The title of Kendergi’s memoirs,
La musique en partage, aptly describes the personal and professional
life of the composer, who used her talents in the service of those close
to her and shared her savings with those less fortunate.
Her accomplishments demonstrated
her exceptional gifts as a presenter and organizer. The broadcast series
Festivals européens (1956-1963), where she reported on works from
the great festivals of Europe, opened the doors to her brilliant career
in radio. In 1961, with Pierre Mercure and Serge Garant, she organized
the Semaine internationale de musique actuelle.
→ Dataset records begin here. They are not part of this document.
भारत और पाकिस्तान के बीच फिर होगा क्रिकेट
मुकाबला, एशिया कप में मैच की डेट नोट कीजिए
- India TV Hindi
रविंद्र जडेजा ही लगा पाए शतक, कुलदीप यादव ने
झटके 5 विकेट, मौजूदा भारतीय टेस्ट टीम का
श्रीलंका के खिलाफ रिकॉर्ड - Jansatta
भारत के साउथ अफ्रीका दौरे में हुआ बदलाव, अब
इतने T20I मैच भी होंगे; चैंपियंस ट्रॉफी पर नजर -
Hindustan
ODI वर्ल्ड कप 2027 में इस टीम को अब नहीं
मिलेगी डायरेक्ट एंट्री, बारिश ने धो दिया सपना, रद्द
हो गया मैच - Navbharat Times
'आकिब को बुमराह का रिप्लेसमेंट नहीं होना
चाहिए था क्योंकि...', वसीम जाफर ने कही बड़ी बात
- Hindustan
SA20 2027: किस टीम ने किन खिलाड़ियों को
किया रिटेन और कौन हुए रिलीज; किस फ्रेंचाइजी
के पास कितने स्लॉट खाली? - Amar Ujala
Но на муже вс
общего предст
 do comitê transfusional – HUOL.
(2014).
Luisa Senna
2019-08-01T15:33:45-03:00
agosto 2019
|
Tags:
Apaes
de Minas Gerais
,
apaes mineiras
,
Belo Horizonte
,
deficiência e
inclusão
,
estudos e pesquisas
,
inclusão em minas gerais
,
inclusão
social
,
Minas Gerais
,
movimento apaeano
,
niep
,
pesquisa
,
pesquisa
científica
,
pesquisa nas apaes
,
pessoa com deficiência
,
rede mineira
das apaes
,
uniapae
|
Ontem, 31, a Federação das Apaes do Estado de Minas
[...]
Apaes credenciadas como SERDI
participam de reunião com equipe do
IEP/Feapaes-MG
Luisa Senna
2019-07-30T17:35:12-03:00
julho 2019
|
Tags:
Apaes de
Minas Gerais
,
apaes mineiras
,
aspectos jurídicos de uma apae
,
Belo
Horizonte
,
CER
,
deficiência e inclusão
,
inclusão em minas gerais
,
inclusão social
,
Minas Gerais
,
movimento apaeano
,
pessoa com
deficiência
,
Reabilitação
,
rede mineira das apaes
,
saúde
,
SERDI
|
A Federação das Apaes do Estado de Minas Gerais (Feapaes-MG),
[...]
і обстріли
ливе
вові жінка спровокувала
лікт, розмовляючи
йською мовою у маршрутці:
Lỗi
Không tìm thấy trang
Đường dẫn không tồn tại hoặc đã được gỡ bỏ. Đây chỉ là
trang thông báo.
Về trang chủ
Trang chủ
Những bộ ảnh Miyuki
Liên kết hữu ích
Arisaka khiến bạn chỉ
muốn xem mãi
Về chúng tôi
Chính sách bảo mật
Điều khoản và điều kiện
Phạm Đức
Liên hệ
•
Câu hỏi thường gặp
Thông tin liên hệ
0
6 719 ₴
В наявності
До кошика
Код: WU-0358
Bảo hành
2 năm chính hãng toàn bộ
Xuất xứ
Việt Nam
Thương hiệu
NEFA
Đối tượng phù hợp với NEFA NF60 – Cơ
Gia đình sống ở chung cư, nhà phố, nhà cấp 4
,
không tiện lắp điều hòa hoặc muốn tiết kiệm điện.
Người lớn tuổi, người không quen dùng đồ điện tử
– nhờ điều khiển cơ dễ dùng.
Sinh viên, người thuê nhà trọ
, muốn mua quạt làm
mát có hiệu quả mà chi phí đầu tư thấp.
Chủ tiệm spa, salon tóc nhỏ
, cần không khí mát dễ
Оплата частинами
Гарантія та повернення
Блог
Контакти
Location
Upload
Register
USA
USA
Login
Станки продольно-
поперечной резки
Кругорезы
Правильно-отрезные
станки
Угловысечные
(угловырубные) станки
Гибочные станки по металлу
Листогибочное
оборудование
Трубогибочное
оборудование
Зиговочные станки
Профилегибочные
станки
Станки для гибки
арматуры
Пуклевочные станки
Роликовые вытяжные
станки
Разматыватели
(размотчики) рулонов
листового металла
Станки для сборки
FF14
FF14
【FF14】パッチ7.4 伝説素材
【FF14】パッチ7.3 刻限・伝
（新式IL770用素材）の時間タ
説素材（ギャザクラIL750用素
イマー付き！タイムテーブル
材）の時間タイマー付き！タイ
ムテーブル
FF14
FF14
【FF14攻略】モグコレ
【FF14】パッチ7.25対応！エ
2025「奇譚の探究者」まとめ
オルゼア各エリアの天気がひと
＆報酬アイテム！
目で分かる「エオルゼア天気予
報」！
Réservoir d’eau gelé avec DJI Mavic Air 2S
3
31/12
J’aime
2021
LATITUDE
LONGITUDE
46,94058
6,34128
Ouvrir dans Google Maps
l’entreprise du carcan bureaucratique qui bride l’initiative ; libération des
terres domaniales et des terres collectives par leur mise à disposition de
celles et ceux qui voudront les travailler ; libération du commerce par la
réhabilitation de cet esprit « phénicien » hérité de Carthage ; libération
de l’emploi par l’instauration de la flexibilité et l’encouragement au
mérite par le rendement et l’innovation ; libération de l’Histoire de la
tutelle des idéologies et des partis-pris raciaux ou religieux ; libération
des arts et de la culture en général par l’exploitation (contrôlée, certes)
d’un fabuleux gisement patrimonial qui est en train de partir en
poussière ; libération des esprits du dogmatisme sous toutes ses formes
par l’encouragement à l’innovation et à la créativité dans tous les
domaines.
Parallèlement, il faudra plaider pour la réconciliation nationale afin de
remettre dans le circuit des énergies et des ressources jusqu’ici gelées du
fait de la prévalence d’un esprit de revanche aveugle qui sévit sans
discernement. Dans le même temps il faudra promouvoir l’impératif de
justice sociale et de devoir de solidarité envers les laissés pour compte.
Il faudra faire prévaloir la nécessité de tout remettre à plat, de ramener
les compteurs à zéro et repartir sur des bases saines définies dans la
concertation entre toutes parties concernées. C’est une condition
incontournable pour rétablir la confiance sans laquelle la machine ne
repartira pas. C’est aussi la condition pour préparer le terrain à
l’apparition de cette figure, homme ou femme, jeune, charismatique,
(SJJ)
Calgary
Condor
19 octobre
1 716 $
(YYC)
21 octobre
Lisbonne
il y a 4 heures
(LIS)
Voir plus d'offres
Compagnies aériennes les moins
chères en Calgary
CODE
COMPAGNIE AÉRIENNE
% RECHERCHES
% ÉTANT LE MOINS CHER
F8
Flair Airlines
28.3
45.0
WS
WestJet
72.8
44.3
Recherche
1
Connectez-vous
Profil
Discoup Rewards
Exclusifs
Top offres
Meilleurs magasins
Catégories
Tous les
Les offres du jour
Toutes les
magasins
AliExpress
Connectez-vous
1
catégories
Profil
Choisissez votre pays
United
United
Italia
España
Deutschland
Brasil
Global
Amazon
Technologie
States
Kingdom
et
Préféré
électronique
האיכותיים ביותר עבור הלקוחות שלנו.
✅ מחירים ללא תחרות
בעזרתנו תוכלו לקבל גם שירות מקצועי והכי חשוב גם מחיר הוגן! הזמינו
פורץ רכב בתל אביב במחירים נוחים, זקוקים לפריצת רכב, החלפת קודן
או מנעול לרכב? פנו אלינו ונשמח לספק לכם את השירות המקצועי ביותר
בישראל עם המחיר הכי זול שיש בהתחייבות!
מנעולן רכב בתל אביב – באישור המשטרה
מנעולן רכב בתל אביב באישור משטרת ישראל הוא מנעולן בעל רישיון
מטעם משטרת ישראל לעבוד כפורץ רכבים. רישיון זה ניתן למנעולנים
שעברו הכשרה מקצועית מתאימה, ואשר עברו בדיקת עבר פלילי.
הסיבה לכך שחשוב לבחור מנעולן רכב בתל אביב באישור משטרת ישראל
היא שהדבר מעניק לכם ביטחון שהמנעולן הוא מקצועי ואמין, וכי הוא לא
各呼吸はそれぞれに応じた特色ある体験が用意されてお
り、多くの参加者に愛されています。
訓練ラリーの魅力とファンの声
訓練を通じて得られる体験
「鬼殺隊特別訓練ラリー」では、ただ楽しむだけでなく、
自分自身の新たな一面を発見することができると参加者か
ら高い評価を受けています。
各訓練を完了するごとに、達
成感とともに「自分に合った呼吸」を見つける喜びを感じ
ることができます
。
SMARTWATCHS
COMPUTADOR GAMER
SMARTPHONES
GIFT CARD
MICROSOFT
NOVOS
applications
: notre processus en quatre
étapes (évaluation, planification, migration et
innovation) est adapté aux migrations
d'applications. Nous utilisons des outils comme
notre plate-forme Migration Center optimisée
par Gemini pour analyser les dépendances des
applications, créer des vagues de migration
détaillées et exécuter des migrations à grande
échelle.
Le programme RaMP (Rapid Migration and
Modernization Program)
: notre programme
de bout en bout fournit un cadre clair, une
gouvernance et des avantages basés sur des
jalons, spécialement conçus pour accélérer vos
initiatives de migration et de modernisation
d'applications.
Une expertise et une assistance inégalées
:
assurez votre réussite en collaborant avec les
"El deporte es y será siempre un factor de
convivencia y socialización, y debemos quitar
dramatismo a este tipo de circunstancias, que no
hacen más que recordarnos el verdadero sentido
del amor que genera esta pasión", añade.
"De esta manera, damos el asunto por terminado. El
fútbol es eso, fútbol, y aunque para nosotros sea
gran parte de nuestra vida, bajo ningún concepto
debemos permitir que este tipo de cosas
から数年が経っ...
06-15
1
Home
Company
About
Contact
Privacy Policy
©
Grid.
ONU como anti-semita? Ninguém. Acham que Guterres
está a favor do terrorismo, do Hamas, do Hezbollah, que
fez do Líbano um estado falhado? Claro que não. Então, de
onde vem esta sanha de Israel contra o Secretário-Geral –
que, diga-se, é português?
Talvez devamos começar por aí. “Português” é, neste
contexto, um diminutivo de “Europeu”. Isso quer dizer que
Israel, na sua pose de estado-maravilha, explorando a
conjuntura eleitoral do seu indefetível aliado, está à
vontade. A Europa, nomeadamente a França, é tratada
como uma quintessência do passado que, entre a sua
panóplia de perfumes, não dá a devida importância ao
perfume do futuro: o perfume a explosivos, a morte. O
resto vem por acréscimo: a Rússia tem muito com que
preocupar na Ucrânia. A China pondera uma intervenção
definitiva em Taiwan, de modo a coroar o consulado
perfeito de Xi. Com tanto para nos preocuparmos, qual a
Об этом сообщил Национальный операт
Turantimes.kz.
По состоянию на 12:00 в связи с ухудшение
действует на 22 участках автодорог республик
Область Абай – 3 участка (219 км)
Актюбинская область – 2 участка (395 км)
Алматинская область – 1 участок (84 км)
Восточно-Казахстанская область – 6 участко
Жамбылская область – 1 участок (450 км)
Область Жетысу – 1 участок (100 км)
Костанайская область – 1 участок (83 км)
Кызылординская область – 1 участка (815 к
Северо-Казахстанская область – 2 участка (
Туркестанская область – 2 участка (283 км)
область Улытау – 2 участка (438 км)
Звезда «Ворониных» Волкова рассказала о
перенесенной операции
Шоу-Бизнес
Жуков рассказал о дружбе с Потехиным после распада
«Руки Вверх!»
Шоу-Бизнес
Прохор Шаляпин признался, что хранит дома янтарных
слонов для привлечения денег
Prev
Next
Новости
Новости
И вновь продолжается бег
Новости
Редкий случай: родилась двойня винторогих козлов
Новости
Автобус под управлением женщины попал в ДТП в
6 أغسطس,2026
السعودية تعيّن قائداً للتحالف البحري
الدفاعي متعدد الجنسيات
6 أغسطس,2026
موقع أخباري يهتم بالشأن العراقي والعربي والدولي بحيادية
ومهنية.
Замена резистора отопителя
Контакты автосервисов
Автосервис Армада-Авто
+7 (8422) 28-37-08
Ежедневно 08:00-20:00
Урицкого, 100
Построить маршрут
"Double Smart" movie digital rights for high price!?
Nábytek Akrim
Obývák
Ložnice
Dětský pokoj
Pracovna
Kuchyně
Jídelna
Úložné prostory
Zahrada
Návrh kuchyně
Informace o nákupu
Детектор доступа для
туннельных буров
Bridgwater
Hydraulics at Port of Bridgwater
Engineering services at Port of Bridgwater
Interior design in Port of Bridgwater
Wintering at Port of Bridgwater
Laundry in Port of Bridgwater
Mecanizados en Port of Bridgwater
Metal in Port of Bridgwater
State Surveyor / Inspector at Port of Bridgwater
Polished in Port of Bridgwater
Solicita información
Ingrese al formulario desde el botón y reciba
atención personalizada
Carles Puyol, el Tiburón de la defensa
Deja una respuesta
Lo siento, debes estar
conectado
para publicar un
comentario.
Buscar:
At the instigation of Pierre Mercure,
she helped establish the Société de musique contemporaine du Québec
in 1966 alongside Serge Garant, Jean Papineau-Couture, Hugh Davidson
and Wilfrid Pelletier. In 1967, she joined the University of Montreal’s
Faculty of Music. In 1970, she created and organized the ‘Musialogues.’
In 1980, she readily lent her support to the Association pour l’avancement
de la recherche en musique du Québec (ARMuQ,.now known as
the Société québécoise de recherche en musique or SQRM), becoming
its first president. She also donated the Maryvonne Kendergi fund to
the UdeM, from which scholarships are awarded annually to musicology
students.
Of Armenian origin, she was born
during the First World War, on August 15, 1915 in Aintab (Gaziantep),
on the southern border of modern Turkey. Survivors of genocide, her
family moved to Aleppo, Syria. In 1928, the young Maryvonne completed
her primary schooling with the Sisters of the Franciscan Missionaries
of Mary, where she studied piano, discovering her musical vocation.
She went to France to pursue her music studies at the École Normale
de Musique in Paris with Nadia Boulanger. There, she completed a teaching
degree (1933) before returning to the Middle East to try out a career
as a concert artist (1933-1937).
During the war, she helped prisoners
and refugees, organized food banks, and supported the rescue networks
for Jewish children. After the war, thanks to the friendships she had
developed during this period, she was entrusted with the organization
and management of cultural activities at the Cité Universitaire de
Paris (1945-1952). While there, she rubbed shoulders with composers
who introduced her to avant-garde music.
She left Gravelbourg, Saskatchewan
after four years in June 1956 to pursue a concert career in Paris, little
knowing that as she passed through Montreal, Marc Thibault, director
of the French radio network, would succeed in keeping her there with
this prescient statement: “Would you like to do what you are made
to do?”
Wherever she went she carried with
her a deep attachment to her Armenian roots, a steadfast appreciation
for France, the country that gave her its language and culture, and
an unequivocal allegiance to Quebec, where she eventually settled.